Allison Stokke is a high school student and track athlete at Newport Harbor High School in California. Actually, you might have heard of her. Lately her name has been one of the top searches on the internet, after a hardly-risque photo of her at a track competition was posted on a popular sports blog. Within days, according to an amazing story by the Washington Post’s Eli Saslow, her picture had been searched for over 100,000 times. Now she reads lurid fantasies about herself on internet bulletin boards and fears for her safety. And all she ever did was compete in high school athletics like millions of other kids in this country.

Saslow’s disturbing story of Stokke’s run-in with the new era of media may be “old news” after appearing in the Post’s May 29 edition, but the ethical questions pertaining to new methods of information sharing are worth looking at with more scrutiny.

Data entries

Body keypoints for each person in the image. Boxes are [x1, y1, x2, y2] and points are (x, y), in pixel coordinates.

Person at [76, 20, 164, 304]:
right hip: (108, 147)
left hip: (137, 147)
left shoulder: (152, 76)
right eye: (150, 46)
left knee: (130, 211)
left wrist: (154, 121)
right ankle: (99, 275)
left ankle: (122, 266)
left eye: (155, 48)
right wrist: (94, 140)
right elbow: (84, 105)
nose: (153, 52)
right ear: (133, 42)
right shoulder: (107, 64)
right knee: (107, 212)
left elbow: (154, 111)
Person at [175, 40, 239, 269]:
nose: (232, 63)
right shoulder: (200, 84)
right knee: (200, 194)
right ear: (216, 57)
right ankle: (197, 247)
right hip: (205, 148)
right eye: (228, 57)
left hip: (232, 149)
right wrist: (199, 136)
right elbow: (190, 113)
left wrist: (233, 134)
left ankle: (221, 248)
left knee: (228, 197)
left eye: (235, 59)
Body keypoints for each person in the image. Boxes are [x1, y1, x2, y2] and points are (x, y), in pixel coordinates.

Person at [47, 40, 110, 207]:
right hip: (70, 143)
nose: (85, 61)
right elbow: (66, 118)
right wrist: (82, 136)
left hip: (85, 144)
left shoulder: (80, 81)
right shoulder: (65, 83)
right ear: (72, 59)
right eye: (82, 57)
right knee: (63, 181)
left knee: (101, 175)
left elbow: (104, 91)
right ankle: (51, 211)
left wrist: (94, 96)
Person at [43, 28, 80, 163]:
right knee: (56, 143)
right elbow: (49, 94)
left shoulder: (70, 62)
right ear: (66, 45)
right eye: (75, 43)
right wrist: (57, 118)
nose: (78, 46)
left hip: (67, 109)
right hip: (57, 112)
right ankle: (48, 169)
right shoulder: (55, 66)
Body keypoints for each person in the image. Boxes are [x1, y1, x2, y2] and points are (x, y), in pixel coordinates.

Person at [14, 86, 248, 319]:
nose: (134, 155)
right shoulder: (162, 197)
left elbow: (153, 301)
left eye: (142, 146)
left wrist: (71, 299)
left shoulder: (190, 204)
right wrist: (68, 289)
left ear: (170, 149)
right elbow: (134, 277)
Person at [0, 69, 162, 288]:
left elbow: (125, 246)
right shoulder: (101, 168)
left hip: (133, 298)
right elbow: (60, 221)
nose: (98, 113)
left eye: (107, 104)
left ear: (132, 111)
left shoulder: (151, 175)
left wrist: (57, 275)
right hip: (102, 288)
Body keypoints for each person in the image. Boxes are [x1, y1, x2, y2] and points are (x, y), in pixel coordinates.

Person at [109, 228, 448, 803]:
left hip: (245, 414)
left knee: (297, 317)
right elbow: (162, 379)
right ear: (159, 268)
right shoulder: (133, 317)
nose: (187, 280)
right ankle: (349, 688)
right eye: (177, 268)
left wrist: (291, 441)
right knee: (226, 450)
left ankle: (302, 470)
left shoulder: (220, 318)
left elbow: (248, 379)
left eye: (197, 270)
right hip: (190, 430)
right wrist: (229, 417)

==

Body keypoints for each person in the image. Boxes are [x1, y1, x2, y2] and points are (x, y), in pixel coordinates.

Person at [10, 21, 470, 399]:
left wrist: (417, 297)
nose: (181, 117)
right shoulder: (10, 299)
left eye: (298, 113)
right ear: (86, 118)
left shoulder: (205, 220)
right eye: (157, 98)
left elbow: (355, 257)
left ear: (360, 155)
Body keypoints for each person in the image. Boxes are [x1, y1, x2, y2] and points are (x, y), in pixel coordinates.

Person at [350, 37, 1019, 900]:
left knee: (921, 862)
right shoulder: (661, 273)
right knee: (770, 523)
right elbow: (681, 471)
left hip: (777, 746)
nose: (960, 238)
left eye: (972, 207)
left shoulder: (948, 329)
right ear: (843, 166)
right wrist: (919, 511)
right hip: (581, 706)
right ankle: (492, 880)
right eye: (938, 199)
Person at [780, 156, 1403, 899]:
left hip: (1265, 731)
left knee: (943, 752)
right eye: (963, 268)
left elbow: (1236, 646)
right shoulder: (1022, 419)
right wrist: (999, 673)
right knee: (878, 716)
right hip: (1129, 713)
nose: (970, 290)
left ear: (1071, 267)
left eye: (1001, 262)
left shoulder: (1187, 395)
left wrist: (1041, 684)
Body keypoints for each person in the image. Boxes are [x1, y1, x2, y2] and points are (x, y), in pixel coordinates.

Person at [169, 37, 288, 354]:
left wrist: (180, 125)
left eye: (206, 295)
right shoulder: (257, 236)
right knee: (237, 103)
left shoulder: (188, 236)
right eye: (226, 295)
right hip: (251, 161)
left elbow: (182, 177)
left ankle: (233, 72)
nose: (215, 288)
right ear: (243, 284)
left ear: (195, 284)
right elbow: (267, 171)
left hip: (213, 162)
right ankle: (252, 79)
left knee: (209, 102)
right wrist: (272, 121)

PROBLEMS TO SOLVE:
**1)** From the Allison Stokke passage, extract the portion starting at "Allison Stokke is" and ending at "in this country.".
**2)** Answer these questions using the Allison Stokke passage:
(a) Which high school does Allison Stokke attend?
(b) In which edition of the Washington Post did Saslow's story appear?
(c) Within days, how many times had her picture been searched for?
**3)** Summarize the Allison Stokke passage in two sentences.
The rows were taken from a separate source and are unrelated to the text.

ANSWERS TO THE EXERCISE:
**1)**
Allison Stokke is a high school student and track athlete at Newport Harbor High School in California. Actually, you might have heard of her. Lately her name has been one of the top searches on the internet, after a hardly-risque photo of her at a track competition was posted on a popular sports blog. Within days, according to an amazing story by the Washington Post’s Eli Saslow, her picture had been searched for over 100,000 times. Now she reads lurid fantasies about herself on internet bulletin boards and fears for her safety. And all she ever did was compete in high school athletics like millions of other kids in this country.

**2)**
(a) Newport Harbor High School in California.
(b) The May 29 edition.
(c) Over 100,000 times.

**3)** Allison Stokke, a high school track athlete at Newport Harbor High School in California, became one of the top internet searches after a photo of her at a track competition was posted on a popular sports blog, and she now reads lurid fantasies about herself online and fears for her safety. Although Eli Saslow's story about her appeared in the Washington Post's May 29 edition, the ethical questions raised by new methods of information sharing merit closer scrutiny.